An exact transcription is needed, starting with the line that contains "El Comercio S.A." and ending with the last line of the records.

== WORKING DATA

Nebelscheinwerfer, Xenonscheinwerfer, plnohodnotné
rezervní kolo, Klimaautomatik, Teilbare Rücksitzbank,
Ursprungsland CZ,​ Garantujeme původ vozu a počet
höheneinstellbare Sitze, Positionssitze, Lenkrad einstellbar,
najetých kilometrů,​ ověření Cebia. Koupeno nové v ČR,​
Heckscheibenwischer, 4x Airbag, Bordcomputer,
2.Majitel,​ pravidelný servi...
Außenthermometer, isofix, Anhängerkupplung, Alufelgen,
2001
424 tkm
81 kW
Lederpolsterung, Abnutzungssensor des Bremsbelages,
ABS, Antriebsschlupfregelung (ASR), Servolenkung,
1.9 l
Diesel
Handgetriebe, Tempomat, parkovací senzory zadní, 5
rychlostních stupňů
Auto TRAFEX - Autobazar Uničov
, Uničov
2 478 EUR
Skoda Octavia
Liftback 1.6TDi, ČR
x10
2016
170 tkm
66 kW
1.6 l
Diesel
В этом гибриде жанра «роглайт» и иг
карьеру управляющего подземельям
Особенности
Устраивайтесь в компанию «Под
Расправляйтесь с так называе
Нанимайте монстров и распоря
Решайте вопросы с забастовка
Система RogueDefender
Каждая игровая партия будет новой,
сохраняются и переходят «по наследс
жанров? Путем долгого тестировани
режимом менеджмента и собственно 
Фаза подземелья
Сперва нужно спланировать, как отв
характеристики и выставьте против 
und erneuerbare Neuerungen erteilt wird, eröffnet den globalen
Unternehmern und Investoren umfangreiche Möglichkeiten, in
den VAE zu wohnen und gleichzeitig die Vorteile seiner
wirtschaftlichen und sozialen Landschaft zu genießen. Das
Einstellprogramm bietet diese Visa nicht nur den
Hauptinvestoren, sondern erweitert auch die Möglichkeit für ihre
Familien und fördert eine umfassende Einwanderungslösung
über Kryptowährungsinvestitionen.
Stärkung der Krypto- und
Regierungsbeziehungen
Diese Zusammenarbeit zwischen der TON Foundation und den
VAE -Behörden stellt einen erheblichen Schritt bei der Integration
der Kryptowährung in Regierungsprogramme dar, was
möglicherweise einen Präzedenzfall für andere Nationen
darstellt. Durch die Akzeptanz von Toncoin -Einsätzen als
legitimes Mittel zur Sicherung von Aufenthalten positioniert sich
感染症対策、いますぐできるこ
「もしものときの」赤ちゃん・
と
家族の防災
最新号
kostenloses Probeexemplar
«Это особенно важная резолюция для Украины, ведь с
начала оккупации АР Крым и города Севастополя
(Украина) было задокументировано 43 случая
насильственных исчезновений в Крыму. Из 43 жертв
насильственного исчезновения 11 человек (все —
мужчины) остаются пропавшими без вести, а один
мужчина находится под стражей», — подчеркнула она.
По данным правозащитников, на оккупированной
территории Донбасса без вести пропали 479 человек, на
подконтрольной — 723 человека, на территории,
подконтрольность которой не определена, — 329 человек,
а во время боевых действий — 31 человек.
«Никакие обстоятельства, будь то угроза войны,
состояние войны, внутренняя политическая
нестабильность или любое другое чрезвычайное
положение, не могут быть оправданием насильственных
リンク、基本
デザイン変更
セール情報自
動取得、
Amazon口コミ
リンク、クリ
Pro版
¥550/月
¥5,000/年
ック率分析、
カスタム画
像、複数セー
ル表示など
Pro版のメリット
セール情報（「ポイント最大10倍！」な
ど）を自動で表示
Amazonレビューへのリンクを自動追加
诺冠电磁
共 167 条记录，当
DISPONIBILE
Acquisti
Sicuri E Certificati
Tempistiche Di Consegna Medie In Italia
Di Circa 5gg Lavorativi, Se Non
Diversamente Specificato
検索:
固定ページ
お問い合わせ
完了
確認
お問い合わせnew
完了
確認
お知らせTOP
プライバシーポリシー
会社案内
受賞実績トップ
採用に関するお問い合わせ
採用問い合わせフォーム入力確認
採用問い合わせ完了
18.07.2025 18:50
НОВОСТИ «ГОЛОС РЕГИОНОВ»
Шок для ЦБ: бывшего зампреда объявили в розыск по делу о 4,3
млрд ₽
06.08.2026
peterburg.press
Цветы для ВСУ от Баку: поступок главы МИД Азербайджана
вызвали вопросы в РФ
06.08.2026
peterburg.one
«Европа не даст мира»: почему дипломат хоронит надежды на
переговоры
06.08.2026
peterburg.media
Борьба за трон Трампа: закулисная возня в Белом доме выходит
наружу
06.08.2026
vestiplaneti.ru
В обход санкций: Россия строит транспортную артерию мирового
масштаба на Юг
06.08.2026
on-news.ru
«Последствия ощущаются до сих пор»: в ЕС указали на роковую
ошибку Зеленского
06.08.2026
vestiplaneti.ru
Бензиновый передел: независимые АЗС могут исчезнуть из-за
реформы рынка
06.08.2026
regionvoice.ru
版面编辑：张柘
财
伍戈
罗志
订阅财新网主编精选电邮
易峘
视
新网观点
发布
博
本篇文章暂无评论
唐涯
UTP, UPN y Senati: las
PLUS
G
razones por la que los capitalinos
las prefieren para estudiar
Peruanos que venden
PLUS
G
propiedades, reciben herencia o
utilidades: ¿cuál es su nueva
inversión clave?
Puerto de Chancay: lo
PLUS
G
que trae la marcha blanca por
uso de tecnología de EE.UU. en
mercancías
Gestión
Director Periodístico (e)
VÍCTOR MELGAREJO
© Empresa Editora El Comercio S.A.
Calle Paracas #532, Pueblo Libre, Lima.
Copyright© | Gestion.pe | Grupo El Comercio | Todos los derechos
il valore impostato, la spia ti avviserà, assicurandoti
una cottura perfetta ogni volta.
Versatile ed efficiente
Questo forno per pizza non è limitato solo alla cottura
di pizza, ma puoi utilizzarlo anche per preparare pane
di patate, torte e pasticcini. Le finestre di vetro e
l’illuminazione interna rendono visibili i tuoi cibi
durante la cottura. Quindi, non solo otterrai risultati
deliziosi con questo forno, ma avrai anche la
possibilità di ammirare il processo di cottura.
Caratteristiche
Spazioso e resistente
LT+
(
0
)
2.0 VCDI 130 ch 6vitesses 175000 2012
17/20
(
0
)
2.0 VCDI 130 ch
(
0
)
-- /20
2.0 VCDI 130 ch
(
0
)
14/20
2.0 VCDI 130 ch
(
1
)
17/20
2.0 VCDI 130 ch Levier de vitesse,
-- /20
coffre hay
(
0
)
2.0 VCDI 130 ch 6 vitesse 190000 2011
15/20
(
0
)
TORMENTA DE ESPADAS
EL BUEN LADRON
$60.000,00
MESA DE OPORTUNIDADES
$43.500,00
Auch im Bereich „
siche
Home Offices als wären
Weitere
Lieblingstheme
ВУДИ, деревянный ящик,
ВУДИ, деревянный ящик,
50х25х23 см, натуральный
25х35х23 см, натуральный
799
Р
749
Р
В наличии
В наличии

====

RESULT FOR THIS EXERCISE —
© Empresa Editora El Comercio S.A.
Calle Paracas #532, Pueblo Libre, Lima.
Copyright© | Gestion.pe | Grupo El Comercio | Todos los derechos
il valore impostato, la spia ti avviserà, assicurandoti
una cottura perfetta ogni volta.
Versatile ed efficiente
Questo forno per pizza non è limitato solo alla cottura
di pizza, ma puoi utilizzarlo anche per preparare pane
di patate, torte e pasticcini. Le finestre di vetro e
l’illuminazione interna rendono visibili i tuoi cibi
durante la cottura. Quindi, non solo otterrai risultati
deliziosi con questo forno, ma avrai anche la
possibilità di ammirare il processo di cottura.
Caratteristiche
Spazioso e resistente
LT+
(
0
)
2.0 VCDI 130 ch 6vitesses 175000 2012
17/20
(
0
)
2.0 VCDI 130 ch
(
0
)
-- /20
2.0 VCDI 130 ch
(
0
)
14/20
2.0 VCDI 130 ch
(
1
)
17/20
2.0 VCDI 130 ch Levier de vitesse,
-- /20
coffre hay
(
0
)
2.0 VCDI 130 ch 6 vitesse 190000 2011
15/20
(
0
)
TORMENTA DE ESPADAS
EL BUEN LADRON
$60.000,00
MESA DE OPORTUNIDADES
$43.500,00
Auch im Bereich „
siche
Home Offices als wären
Weitere
Lieblingstheme
ВУДИ, деревянный ящик,
ВУДИ, деревянный ящик,
50х25х23 см, натуральный
25х35х23 см, натуральный
799
Р
749
Р
В наличии
В наличии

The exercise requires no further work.